Zuerst sei er wütend gewesen, und in dieser einjährigen Phase habe er keine Drechslerarbeiten mehr ausgeführt, sagt er. Kurz vor der Frühpensionierung habe er noch gelernt, mit dem Computer zu arbeiten, was ihm stundenlange Berechnungen auf wenige Klicks verkürzte. Mit der Einführung des Computers an seinem Arbeitsplatz nahm auch sein Hobby einen anderen Stellenwert ein. Zwar habe er viel gearbeitet, aber richtig glücklich sei er dabei nicht geworden. Erst wenn er zu Hause an der Drechslerbank stand, konnte er sich abreagieren. Kurz nach der Pensionierung gab es einen finanziellen Notstand, doch die Kolliens haben gelernt, die Zeit mit bescheidenen Dingen zu verbringen. Bescheidenen Dingen wie Drechseln. Manchmal lässt es Gerhard Kollien aber auch heute noch monatelang bleiben. Eine Idee müsse zuerst reifen, er wolle sich doch nicht unter Druck setzen.

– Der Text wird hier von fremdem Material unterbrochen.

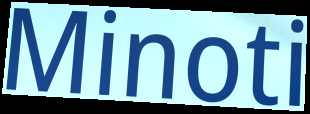
Minoti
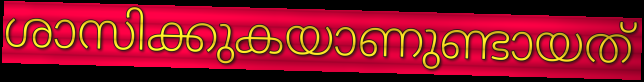
ശാസിക്കുകയാണുണ്ടായത്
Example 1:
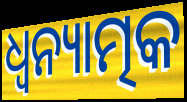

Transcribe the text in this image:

ଧ୍ୱନ୍ୟାତ୍ମକ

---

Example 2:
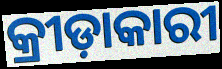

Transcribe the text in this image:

କ୍ରୀଡ଼ାକାରୀ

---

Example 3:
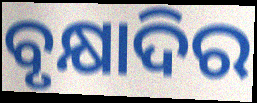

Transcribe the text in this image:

ବୃକ୍ଷାଦିର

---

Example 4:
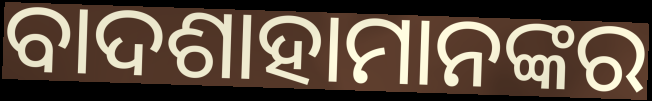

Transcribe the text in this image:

ବାଦଶାହାମାନଙ୍କର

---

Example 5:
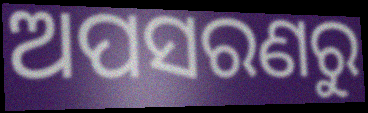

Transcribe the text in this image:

ଅପସରଣରୁ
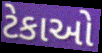
ટેકાઓ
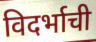
विदर्भाची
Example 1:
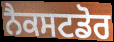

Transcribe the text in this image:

ਨੈਕਸਟਡੋਰ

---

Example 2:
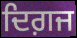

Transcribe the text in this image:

ਦਿਗ਼ਜ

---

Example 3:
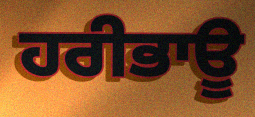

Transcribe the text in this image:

ਹਰੀਭਾਊ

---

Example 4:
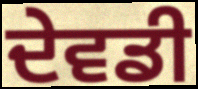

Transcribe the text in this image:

ਦੇਵਡੀ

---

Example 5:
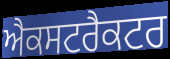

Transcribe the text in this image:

ਐਕਸਟਰੈਕਟਰ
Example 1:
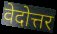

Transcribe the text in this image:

वेदोत्तर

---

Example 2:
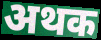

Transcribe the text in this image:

अथक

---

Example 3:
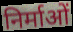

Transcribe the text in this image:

निर्माओं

Wenn dann wieder Freunde zu Besuch gewesen seien und einige Schalen fehlten, dann sei es bald an der Zeit, wieder einmal zu drechseln.

Quelle: Bernerzeitung.ch/Newsnetz

Nach vielen Jahren als Kurs- und Werkstattleiter in Arbeitslosenprojekten ist auch für mich die Drechslerei mehr als nur ein schönes Hobby. Jeden Tag an der Bank zu stehen ist für mich das erklärte Ziel. Leider klappt es nicht immer. Die Situation rund um die Coronakrise macht mir das Leben nicht einfach. Für was soll ich drechseln, wenn ich das Erarbeitete nicht auf Mäkten anbieten kann? Kurse konnten auch weniger angeboten werden. Vieles hat plötzlich gefehlt und wird nie mehr so sein wie früher. Zum Glück habe ich Drechselbänke, an denen ich meinen Kopf immer wieder lüften kann und die Kraft für die tägliche Verantwortung finde. Die Drechslerei ist für mich nicht nur eine Tätigkeit zum Broterwerb, sie ist für mich Balsam für die Seele und Psychohygiene. Ohne geht es nicht.